Taking this approach for Chinese would require being able to find the words. But the state of the art in Chinese word segmentation is only 97-98% or so on a relatively well-edited and homogeneous test set making up the third SIGHan segmentation bakeoff. And keep in mind that this is the usual average performance figure, with rarer words being harder to find. Out-of-training-vocabulary performance is at best 85%. Unfortunately, it’s those rarer words in the long tail, likes names, that are often the key disrciminative component of a query.
It turns out that you can go a very long way indexing Chinese using character unigrams and bigrams. That is, instead of breaking text into tokens, pull out all the characters and index those as if they were words, then pull out all the two-character sequences and index those the same way. This is what we did for Technorati. The evaluation on real queries showed what you’d expect: very good recall, but often poor precision because of unintended cross-word and sub-word effects. Consider an English example of the word sequence “and add it to your”, which would look like “andaddittoyour” without spaces. The problem is that without spaces, it matches the words “dad”, “toy”, “ditto”, “you”, and “our”. (In swear word filtering, naive replacement in subwords leads to the “clbuttic” mistake).
By the way, subword problems come up in English at an alarming rate. How many of you know that “Spider-man” is two words while “Batman” is only one? In looking at customer query logs for TV data, we saw that users have no idea how many spaces to put in many examples. We just expect our search engines to have solved that one for us. They actually solve this problem roughly the same way as we suggest for Chinese. (This is also a problem in noun compounding languages like German and Danish, or generally highly compounding languages like Turkish.)
The cross-word effects would be completely mitigated if we could teach Chinese query writers to insert spaces between words. I’m told this is impossible given the conventions of the language, but my reply is “where there’s a will, there’s a way”, and I think the adoption of Pinyin provides some direct support for my conjecture. But let’s suppose we can’t get the Chinese searchers to insert spaces; it won’t take care of the subword problem anyway.

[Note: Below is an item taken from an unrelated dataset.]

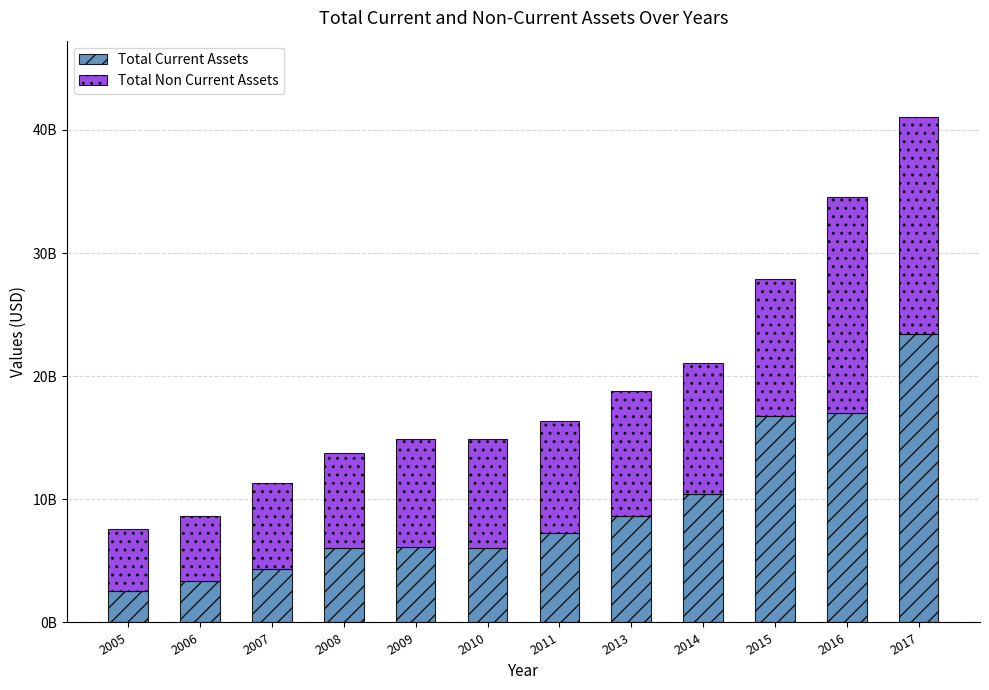

Does the chart contain stacked bars?

Yes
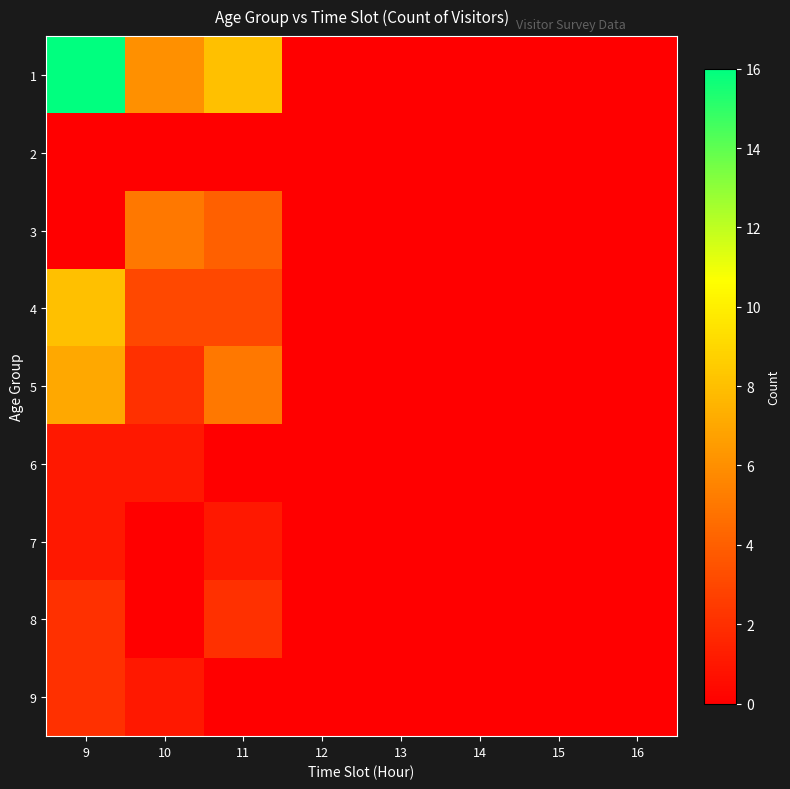

Which category has the lowest value across all series?

12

So how can we improve precision for unigram and bigram indexing? Add words when we can find them and let TF/IDF sort out the weights. This is the idea behind this paper, which evaluates a number of such combinations:
Jian-Yun Nie, Jiangfeng Gao, Jian Zhang, and Ming Zhou. 2001. On the Use of Words and N-grams for Chinese Information Retrieval. Proceedings of the 5th International Workshop Information Retrieval with Asian Languages.

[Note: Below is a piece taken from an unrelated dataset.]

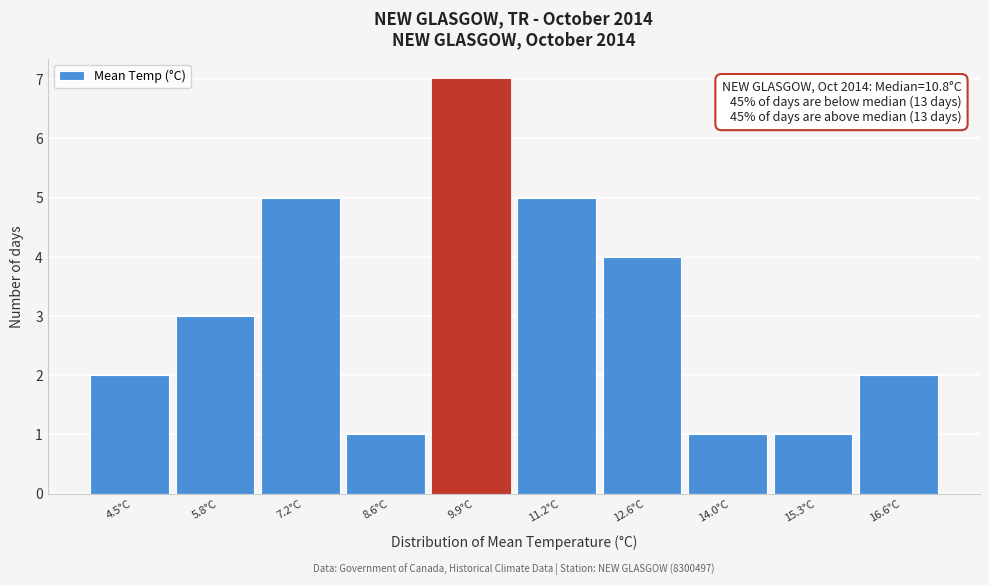

Reading left to right, list all the values displayed in this chart.

4.5°C=2	5.8°C=3	7.2°C=5	8.6°C=1	9.9°C=7	11.2°C=5	12.6°C=4	14.0°C=1	15.3°C=1	16.6°C=2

The best indexing seems to arise from a mixture of character unigrams, character bigrams and words.
So how do we get the words? Two ways, for maximal precision and control. First, we use a dictionary. We can build an efficient tokenizer to find dictionary words using LingPipe’s Aho-Corasick implementation
dict.ExactDictionaryChunker, the use of which is described in the javadoc and in the named entity tutorial. Just make sure you use the right tokenizer, which for Chinese would be the
tokenizer.CharacterTokenizerFactory. A dedicated implementation would be faster than going through tokenizers, given that we’re treating each character as a token.
As to where to find a dictionary, that’s up to you. Training data is still available on the old SIGHan site or from LDC.
The second approach to word spotting can be approximate, and for that, we recommend our noisy channel Chinese word segmenter, as described in our tutorial on Chinese word segmentation.
The only fiddly bits of coding are wrapping up our dictionary chunker and chinese word segmenter as Lucene analyzers (see
lucene.analysis.Analyzer. You can see how to adapt LingPipe tokenizer factories for use as Lucene analyzers in our new sandbox project LingMed; look for the top-level
read-me.html file and the adapter implementation for LingPipe tokenizers in
We’ve sidestepped the fact that Chinese has two distinct ways of rendering characters, traditional Chinese characters (used mainly in Taiwan and Hong Kong and among ex-pats) and simplifed Chinese characters (used primarily on the mainland). The unicode standard, of course, contains both.
It’s a simple matter to load a single dictionary on both types of characters, and a single word segmenter operating over both types of characters. We’ve had good luck in training multilingual (English/Hindi) named entity extractors. It works because it relies on local context to predict words, and local context is almost always homogeneous in character set. That way, you can handle docs with mixed character sets and don’t have to do a character set ID pass up front (which is tricky, because the code points overlap in unicode and queries are often short).
We should point out that this method can also work for Japanese. Though you might want to up the n-gram count for the syllabic characters in Hirigana and Katakana, while keeping 1-grams and 2-grams for the imported Chinese ideograms making up Kanji.